TV Poor Doctor. Looking like a grown up Artful Dodger or a refugee from the BBC's adaptation of Bleak House, Eleventh looks none too happy here having apparently retired after the "death" of the Ponds. Unsurprisingly, this isn't the first time in his millennial history the Time Lord's wanted to seek the quiet life. In the 90s, various novelists established that he'd bought a house in Kent (notably seen in The Dying Days) for just such an eventuality, and the Sixth Doctor was seen in, Time & Time Again, an anniversary comics story about the Key to Time having solidly decided he just wants to be left alone with his fishing. Plus there was his side steps in The End of Time, though they were less about retiring and more about sowing his oats. Again.
This is pretty dour stuff for a Children in Need minisode, the slot which previously brought us the joys of The Five Doctors, Dimensions in Time, Born Again and Time Crash as well as innumerable trailers and the teaser to The Next Doctor. It's not a complete story exactly, functioning as a kind of bespoke trailer in the mode of the Trainspotting productions, a hint at upcoming attractions. Not having been watching the television when this went out I'm not sure how it fit into the run of the programmes. Certainly the buffers, with Matt and Jenna (the -Louise seems to be silent) must be designed to keep the atmosphere upbeat. They're funny too, with Matt in full Pat mode, and there's an obvious chemistry between them which should be dynamite in the actual programme.

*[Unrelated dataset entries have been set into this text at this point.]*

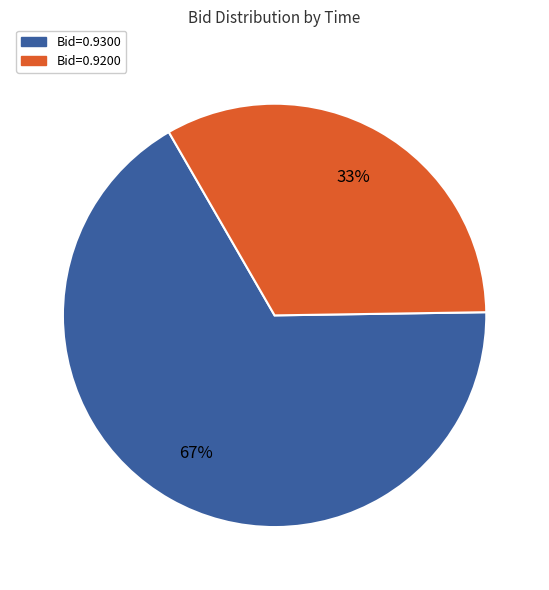

To the nearest percent, what is the difference between the largest and smallest slice percentages?

34%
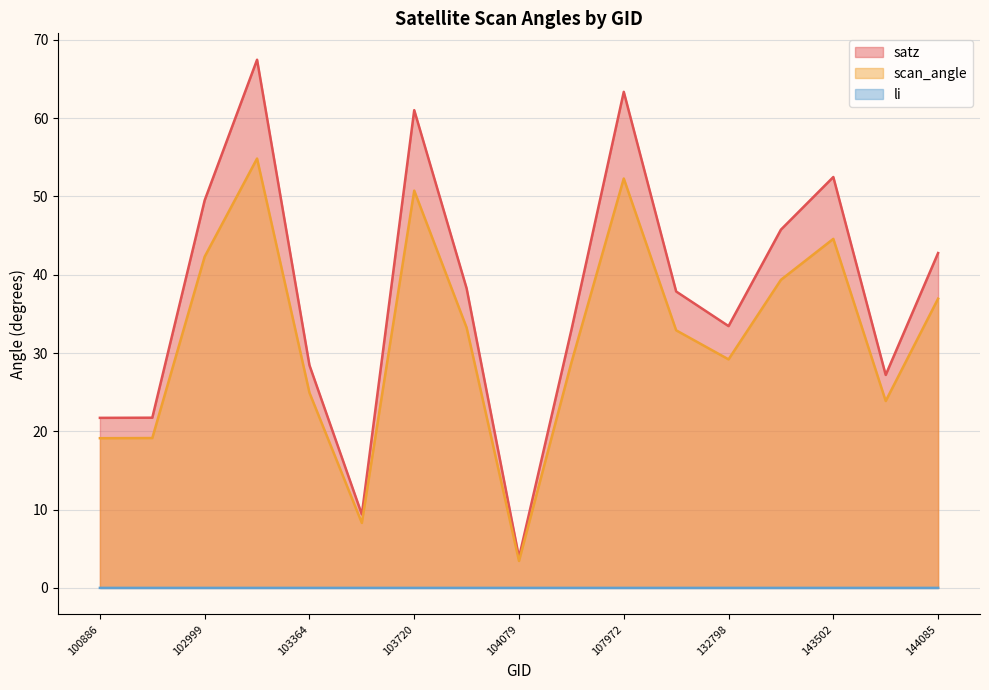

What is the average value of the scan_angle (line) series?

32.0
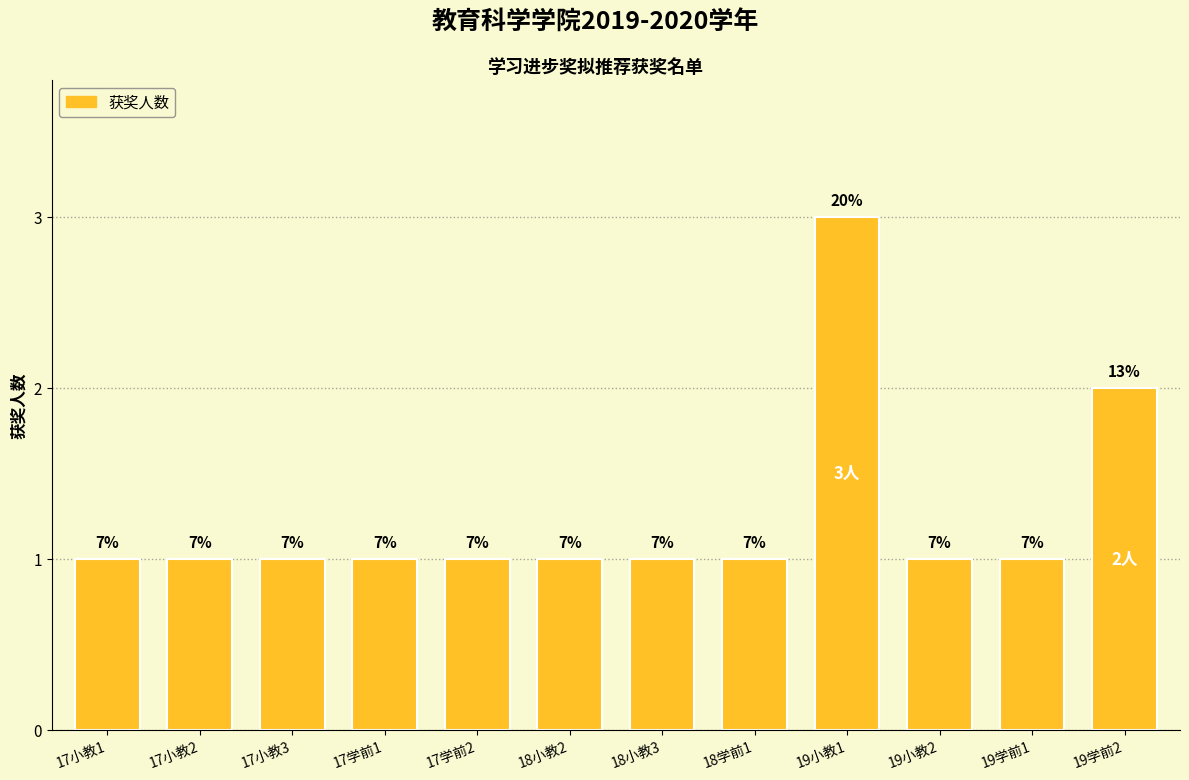

What is the difference between the maximum and minimum values?

2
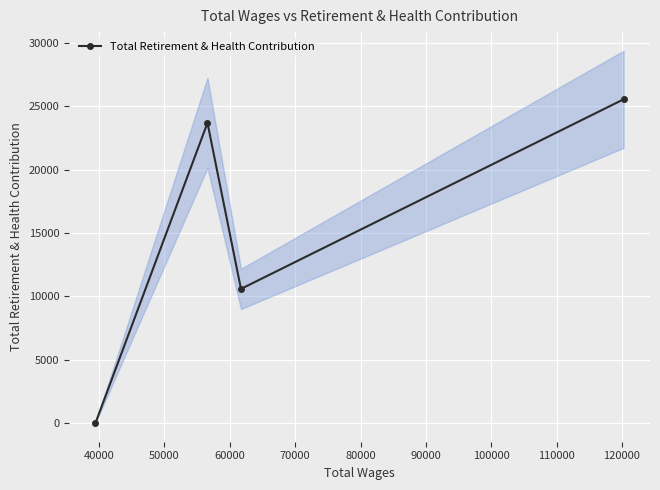

Reading left to right, what are all the values shown in this chart?

0	23704	10596	25567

If anything The Great Detective works as another back door pilot for a Vastra spin-off and presumably we'll all be clamouring for more after the Christmas episode goes out too. Isn't this just fun? These are great characters and it's lovely to see that Strax survived, unless this is set before A Good Man Goes To War which given Moffat's propensity for non-linear storytelling isn't entirely unlikely. Hopefully the Christmas episode and the resulting spin-off also enjoy a voice over from Mark Gatiss with a wavering Scottish accent as he recounts the Conan-Doyle stories which won't fit into Sherlock re-engineered with fantasy elements (some of them not really requiring much work).
Now, here's the trailer for the actual episode, The Snowman:
I'm still going with my theory that Oswin and Clara are two facets of the same character, scattered through time ala Scagra and the Key and that the Doctor will either accidentally keep meeting them or be motivated to gather them all up and make them whole. It would be nice for him to simply be travelling with her though in the typical mode. One of the problems of the last five, was that the jiggery-pokery required in each episode to explain why the Ponds are travelling with with that week.
But then, I've developed the opinion that they should have left properly at the end of The God Complex and everything else after that, with the possible exception of The Power of Three, was a creative team not wanting to let go some characters which had well and truly been finished with, not unlike Logan in Veronica Mars who hung around and around for three seasons despite his story having come to a natural end at the close of the first. We'll return to this subject some other time I expect.